→ **WHAT YOU ARE ASKED TO DO**:
For the records that follow, please set down exactly the lines between the one holding "teapot: present [101,286,184,373]" and the one holding "computer mouse: present [458,626,530,695]", inclusive, and only those.
* * * *
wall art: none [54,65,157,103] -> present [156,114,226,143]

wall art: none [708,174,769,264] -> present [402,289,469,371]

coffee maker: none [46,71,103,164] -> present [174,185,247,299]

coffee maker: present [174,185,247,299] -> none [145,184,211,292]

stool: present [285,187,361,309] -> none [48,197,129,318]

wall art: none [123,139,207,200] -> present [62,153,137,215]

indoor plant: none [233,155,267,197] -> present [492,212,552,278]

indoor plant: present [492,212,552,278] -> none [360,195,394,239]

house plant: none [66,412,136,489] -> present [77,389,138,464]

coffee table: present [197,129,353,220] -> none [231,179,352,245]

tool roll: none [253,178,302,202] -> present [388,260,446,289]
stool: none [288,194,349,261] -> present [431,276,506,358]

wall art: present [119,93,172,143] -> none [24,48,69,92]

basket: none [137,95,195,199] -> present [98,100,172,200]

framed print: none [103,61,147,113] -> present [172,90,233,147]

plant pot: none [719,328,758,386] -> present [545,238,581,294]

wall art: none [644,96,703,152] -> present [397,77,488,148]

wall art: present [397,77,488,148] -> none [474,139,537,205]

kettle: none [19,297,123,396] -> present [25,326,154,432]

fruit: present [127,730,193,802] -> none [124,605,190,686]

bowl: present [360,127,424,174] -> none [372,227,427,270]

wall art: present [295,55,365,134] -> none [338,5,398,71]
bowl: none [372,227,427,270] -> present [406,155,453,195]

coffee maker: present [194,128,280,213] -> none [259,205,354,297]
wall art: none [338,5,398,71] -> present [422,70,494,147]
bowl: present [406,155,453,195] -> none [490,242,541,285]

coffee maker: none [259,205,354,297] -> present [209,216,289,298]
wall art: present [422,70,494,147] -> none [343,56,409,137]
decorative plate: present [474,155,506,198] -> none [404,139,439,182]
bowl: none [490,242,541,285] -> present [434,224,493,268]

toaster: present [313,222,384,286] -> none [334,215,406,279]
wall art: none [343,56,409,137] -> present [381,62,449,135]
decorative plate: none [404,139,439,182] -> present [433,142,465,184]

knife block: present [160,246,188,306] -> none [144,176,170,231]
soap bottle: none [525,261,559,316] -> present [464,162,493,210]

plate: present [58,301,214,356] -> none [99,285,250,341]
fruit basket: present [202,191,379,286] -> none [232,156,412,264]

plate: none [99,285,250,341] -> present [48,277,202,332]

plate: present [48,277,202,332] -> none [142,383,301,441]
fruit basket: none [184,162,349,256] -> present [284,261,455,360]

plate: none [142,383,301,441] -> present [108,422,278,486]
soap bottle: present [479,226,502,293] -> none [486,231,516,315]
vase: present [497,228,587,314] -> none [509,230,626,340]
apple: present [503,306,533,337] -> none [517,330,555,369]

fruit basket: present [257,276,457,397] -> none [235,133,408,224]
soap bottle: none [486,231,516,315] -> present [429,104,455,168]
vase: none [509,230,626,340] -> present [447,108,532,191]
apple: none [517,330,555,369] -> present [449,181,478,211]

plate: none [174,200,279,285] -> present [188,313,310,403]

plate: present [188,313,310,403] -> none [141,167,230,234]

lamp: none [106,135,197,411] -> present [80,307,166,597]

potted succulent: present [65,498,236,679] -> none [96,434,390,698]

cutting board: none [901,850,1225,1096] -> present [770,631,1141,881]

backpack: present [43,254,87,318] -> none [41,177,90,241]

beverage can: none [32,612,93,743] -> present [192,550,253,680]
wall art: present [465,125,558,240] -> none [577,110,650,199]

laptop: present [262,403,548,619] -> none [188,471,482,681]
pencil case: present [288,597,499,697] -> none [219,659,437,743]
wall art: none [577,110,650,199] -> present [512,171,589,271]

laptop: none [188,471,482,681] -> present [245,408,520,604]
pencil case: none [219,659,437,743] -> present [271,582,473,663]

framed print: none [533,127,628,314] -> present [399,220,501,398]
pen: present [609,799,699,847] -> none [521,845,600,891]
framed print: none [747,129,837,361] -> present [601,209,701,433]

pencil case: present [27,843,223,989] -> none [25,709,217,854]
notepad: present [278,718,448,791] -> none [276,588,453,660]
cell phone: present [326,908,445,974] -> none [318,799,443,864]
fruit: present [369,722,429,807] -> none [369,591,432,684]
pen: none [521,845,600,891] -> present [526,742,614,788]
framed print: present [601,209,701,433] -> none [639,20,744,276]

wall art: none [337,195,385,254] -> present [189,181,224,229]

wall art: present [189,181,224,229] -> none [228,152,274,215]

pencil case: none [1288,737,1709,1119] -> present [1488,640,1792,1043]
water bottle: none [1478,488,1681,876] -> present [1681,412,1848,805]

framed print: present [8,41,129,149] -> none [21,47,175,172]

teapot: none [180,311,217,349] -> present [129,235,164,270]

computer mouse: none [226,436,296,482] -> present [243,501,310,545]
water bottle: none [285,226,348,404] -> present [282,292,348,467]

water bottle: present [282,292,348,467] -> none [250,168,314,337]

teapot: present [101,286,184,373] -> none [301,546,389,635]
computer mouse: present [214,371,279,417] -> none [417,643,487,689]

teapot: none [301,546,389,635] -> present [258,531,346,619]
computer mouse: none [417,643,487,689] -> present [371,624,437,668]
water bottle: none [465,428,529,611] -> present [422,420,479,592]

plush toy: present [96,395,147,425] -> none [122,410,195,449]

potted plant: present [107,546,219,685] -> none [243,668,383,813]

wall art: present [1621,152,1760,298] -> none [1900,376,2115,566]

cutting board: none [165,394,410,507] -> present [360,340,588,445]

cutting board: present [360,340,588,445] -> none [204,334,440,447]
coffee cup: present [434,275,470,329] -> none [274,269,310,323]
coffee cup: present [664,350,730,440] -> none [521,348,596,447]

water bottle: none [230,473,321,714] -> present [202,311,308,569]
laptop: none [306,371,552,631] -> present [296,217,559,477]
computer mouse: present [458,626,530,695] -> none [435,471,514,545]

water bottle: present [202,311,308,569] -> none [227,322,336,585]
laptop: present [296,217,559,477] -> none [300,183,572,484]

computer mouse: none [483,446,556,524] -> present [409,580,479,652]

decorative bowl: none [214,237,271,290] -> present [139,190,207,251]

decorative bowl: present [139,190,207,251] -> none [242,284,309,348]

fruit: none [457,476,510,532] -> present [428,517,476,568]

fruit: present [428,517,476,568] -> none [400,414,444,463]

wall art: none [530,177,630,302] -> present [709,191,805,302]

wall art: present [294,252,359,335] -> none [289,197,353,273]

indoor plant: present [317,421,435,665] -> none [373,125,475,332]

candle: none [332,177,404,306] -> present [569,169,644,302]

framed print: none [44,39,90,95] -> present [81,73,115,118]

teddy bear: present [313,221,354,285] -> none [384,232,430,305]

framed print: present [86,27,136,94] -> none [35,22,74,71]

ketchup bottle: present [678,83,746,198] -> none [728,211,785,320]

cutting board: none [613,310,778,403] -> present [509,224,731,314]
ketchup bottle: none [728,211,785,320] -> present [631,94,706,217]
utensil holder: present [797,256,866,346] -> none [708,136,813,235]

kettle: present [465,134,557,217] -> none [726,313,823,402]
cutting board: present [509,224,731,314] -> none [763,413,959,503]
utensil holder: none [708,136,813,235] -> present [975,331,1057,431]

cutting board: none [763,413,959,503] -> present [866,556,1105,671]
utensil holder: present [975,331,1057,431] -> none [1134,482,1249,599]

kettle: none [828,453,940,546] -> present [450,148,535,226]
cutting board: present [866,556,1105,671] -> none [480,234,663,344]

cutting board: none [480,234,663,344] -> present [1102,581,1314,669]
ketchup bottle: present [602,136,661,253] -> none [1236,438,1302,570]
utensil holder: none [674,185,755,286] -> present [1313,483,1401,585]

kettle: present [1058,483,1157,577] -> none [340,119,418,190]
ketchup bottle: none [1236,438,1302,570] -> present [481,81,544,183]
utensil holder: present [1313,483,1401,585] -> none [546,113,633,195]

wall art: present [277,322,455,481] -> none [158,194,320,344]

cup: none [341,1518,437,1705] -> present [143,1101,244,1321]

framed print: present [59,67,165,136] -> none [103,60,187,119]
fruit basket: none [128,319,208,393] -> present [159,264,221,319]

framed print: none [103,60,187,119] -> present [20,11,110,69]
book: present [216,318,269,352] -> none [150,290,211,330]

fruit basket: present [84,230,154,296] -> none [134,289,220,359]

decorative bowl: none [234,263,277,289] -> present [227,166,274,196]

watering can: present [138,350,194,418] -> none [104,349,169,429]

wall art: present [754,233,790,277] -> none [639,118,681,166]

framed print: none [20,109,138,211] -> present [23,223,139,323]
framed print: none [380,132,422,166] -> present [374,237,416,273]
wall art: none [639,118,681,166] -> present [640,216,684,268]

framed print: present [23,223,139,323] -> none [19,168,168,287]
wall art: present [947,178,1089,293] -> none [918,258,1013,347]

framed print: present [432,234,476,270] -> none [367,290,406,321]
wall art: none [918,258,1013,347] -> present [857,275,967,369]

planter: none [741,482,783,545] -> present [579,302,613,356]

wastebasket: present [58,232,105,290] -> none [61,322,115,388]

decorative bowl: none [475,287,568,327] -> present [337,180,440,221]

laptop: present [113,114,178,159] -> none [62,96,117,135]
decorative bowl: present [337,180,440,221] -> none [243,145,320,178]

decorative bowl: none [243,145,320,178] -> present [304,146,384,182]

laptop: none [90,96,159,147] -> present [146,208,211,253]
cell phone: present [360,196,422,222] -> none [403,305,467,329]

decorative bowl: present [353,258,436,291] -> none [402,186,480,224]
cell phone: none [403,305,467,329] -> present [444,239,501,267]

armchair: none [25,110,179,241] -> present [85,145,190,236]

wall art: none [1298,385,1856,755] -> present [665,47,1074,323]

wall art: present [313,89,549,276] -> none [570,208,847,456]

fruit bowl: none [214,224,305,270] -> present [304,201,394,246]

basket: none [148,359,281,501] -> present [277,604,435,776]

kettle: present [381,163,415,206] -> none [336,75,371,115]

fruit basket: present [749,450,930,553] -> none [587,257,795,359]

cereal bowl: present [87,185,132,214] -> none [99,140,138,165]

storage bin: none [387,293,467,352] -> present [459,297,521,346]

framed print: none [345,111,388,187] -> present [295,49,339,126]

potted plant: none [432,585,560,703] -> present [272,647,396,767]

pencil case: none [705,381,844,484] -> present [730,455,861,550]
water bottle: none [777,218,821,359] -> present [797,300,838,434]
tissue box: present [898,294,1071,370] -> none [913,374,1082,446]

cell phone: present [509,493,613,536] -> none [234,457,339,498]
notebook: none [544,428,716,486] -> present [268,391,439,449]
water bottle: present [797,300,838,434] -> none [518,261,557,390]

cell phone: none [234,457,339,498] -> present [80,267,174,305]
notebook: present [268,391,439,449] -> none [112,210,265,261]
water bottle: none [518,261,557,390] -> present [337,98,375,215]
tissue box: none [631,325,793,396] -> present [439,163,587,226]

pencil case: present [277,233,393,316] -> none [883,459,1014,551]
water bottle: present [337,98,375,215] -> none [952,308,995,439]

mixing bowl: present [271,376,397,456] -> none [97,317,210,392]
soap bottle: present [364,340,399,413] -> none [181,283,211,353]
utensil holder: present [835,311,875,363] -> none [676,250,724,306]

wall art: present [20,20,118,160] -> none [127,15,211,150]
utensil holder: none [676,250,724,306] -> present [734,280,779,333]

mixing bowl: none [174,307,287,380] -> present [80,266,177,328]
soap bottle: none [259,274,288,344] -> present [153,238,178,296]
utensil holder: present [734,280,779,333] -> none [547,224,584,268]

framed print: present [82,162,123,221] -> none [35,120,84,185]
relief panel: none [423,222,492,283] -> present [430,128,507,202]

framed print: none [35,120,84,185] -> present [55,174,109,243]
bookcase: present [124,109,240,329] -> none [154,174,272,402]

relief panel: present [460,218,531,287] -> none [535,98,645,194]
* * * *
→ **ANSWER TO THIS PROBLEM**:
teapot: present [101,286,184,373] -> none [301,546,389,635]
computer mouse: present [214,371,279,417] -> none [417,643,487,689]

teapot: none [301,546,389,635] -> present [258,531,346,619]
computer mouse: none [417,643,487,689] -> present [371,624,437,668]
water bottle: none [465,428,529,611] -> present [422,420,479,592]

plush toy: present [96,395,147,425] -> none [122,410,195,449]

potted plant: present [107,546,219,685] -> none [243,668,383,813]

wall art: present [1621,152,1760,298] -> none [1900,376,2115,566]

cutting board: none [165,394,410,507] -> present [360,340,588,445]

cutting board: present [360,340,588,445] -> none [204,334,440,447]
coffee cup: present [434,275,470,329] -> none [274,269,310,323]
coffee cup: present [664,350,730,440] -> none [521,348,596,447]

water bottle: none [230,473,321,714] -> present [202,311,308,569]
laptop: none [306,371,552,631] -> present [296,217,559,477]
computer mouse: present [458,626,530,695] -> none [435,471,514,545]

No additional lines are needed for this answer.